From Farms to Bombs: The Air Force Discovers the Antelope Valley
IN 1933, THE ARMY AIR FORCE OPENED MUROC BASE on the vast flat playas of Rosamond and Rogers Dry Lakes. Later renamed Edwards Air Force Base, the installation came to encompass some 470 square miles [note #17] of the northern Antelope Valley and provided the basis for some of the regions’s biggest economic booms—and busts. The taupe desert floor also provided the endless backdrop to innumerable photographs (figs. 6, 7, 7.5) of hypersexy supersonic military aircraft published in Aviation Week and Space Technology—the Playboy of the military aviation set. Edwards Air Force base grew most rapidly after World War II when the development of jet propulsion and national security paranoia made the huge, isolated site a choice spot for military aircraft testing. The dry lakes’ forgiving natural runways made Edwards an ideal test site for experimental aircraft, providing isolation from the prying eyes of communist spies. Nearly uninterrupted good flying weather, and the ease with which those sexy photographs of airborne jets were made in the clear air, sedimented the Air Force’s love affair with Edwards.

The 1950s saw a fundamental shift in the Valley’s economy. Groundwater overdraft, encroaching urbanization, and inflated land prices made irrigated farming increasingly difficult. Rising energy prices made unprofitable the pumping of water from deep wells for alfalfa irrigation. Cultivation in the Valley peaked at 99,000 acres in 1952 [note #18] and steadily declined from there, but the bounties of a military aircraft industry made up for the loss of agriculture in orders of magnitude. Not only had Edwards Air Force Base become a locus point of massive military investment, so too did the airport at what was to become Air Force Plant 42.

Comprising 9.1 square miles within the city limits of Palmdale, Plant 42 was originally the site of a Works Projects Administration airport. [note #19] Sold by Los Angeles County to the Federal government in 1954, the site became a second major locus of military aircraft investment in the Valley. Contracts with Northrup, Lockheed, Grumman, and other major aircraft companies brought huge, well-funded projects to the region, considerably boosting the local economy.

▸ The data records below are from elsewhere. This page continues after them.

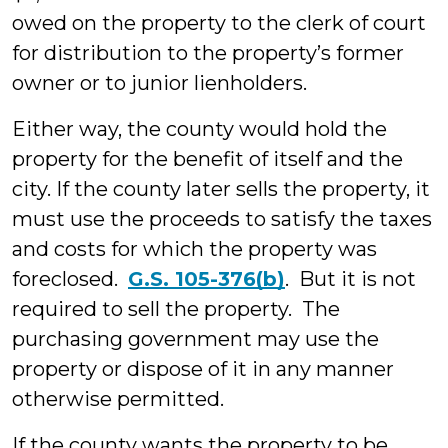
owed on the property to the clerk of court
for distribution to the property’s former
owner or to junior lienholders.
Either way, the county would hold the
property for the benefit of itself and the
city. If the county later sells the property, it
must use the proceeds to satisfy the taxes
and costs for which the property was
foreclosed.
G.S. 105-376(b)
. But it is not
required to sell the property. The
purchasing government may use the
property or dispose of it in any manner
otherwise permitted.
If the county wants the property to be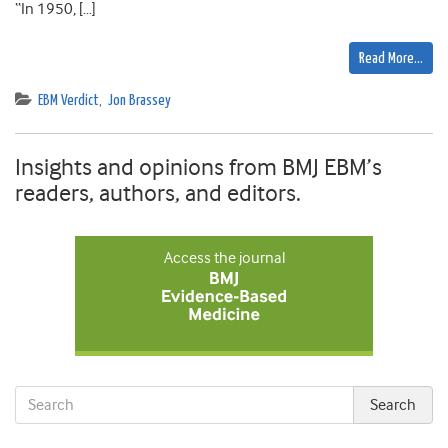
“In 1950, […]
Read More…
EBM Verdict
,
Jon Brassey
Insights and opinions from BMJ EBM’s
readers, authors, and editors.
Access the journal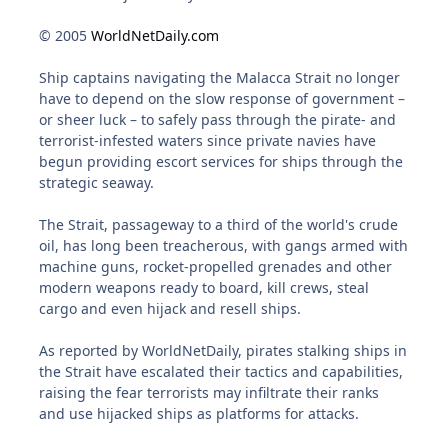
© 2005
WorldNetDaily.com
Ship captains navigating the Malacca Strait no longer
have to depend on the slow response of government –
or sheer luck – to safely pass through the pirate- and
terrorist-infested waters since private navies have
begun providing escort services for ships through the
strategic seaway.
The Strait, passageway to a third of the world's crude
oil, has long been treacherous, with gangs armed with
machine guns, rocket-propelled grenades and other
modern weapons ready to board, kill crews, steal
cargo and even hijack and resell ships.
As reported by WorldNetDaily, pirates stalking ships in
the Strait have escalated their tactics and capabilities,
raising the fear terrorists may infiltrate their ranks
and use hijacked ships as platforms for attacks.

Population concurrently boomed. From 1950 to 1960, the population of the entire north Los Angeles County area quadrupled to 64,000. Lancaster, home to many of the base’s employees, saw its population increase eight-fold in that decade, from 3,600 to over 29,000. Palmdale grew from 2,700 in 1950 to 11,522 in 1960. [note #20] Agricultural employment dropped to 5% of the Valley’s workforce, while the combined operations of Edwards Air Force Base and Plant 42 employed 40% of Valley workers. [note #21] The Antelope Valley’s transformation into a hub of military aircraft design, testing, and production marked a new regional economic mode. No longer an isolated rural farm community with few ties to the larger world, it was the very center of the nation’s fledgling military jet aircraft industry. Its fortunes rested on the hostilities and paranoia of a country engaged in cold war. Washington, D.C. suddenly held key relevance to the lives of Antelope Valley residents; its remote powers could bring forth directives on which the Valley’s prosperity burgeoned. Only, before 1957, few imagined that the distant Pentagon could also crush the Antelope Valley.